--- JOB ITEM ---
Begin at the line containing "about Somaliland and the Horn of Africa." in the records below, end at the line containing "rs, businesspeople, experts", and retype each line in that span exactly. No other line and no image should appear.

--- STORED DATA ---
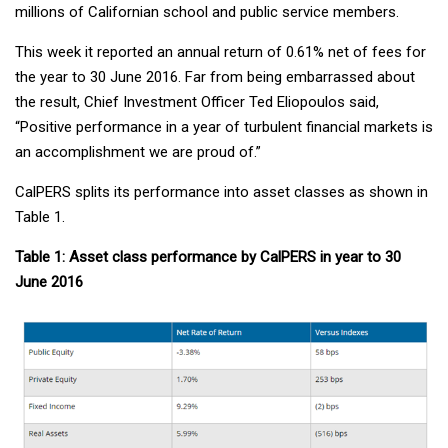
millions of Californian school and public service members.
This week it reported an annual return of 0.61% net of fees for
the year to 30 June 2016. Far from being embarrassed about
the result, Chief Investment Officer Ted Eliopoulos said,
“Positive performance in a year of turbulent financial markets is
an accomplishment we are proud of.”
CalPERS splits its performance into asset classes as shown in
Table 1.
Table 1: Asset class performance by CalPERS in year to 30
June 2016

--

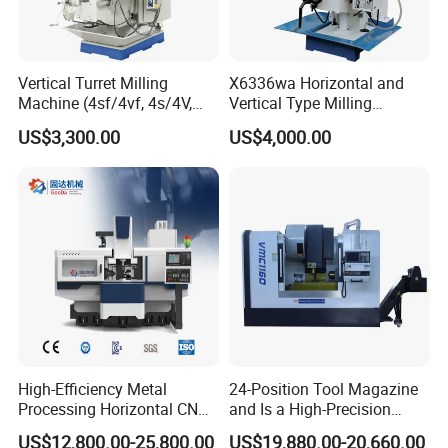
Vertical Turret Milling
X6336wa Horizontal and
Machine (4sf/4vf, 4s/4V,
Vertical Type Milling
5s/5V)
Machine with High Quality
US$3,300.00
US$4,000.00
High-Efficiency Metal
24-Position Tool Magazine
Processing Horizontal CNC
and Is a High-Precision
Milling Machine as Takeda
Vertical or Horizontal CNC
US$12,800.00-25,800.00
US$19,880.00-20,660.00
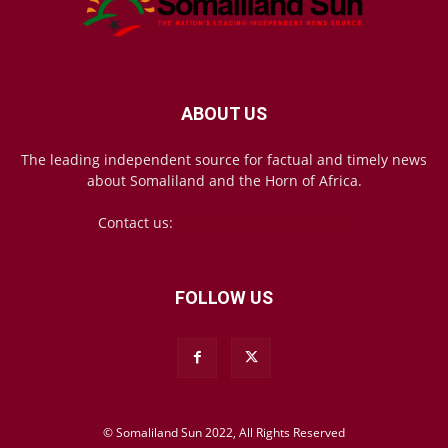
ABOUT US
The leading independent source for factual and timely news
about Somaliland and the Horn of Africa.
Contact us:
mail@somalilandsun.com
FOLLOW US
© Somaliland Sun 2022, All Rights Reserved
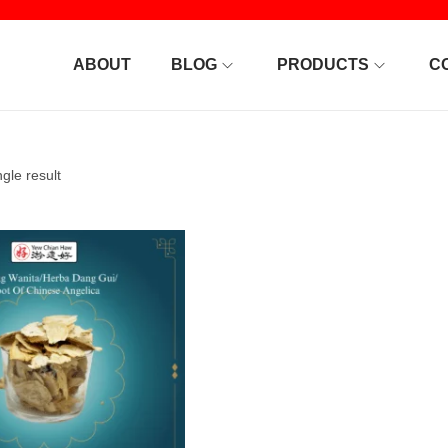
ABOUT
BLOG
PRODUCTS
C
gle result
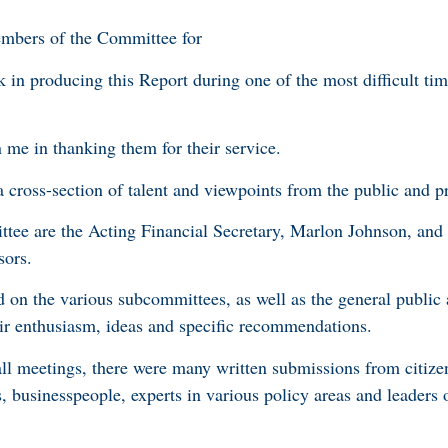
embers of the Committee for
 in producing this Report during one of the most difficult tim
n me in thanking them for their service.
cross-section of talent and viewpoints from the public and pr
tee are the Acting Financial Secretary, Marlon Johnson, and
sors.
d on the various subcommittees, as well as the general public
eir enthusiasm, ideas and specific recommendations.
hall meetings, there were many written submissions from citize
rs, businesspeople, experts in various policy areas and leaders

--- EXERCISE RESULT ---
about Somaliland and the Horn of Africa.
Contact us:
mail@somalilandsun.com
FOLLOW US
© Somaliland Sun 2022, All Rights Reserved
ABOUT
BLOG
PRODUCTS
C
gle result
embers of the Committee for
 in producing this Report during one of the most difficult tim
n me in thanking them for their service.
cross-section of talent and viewpoints from the public and pr
tee are the Acting Financial Secretary, Marlon Johnson, and
sors.
d on the various subcommittees, as well as the general public
eir enthusiasm, ideas and specific recommendations.
hall meetings, there were many written submissions from citize
rs, businesspeople, experts in various policy areas and leaders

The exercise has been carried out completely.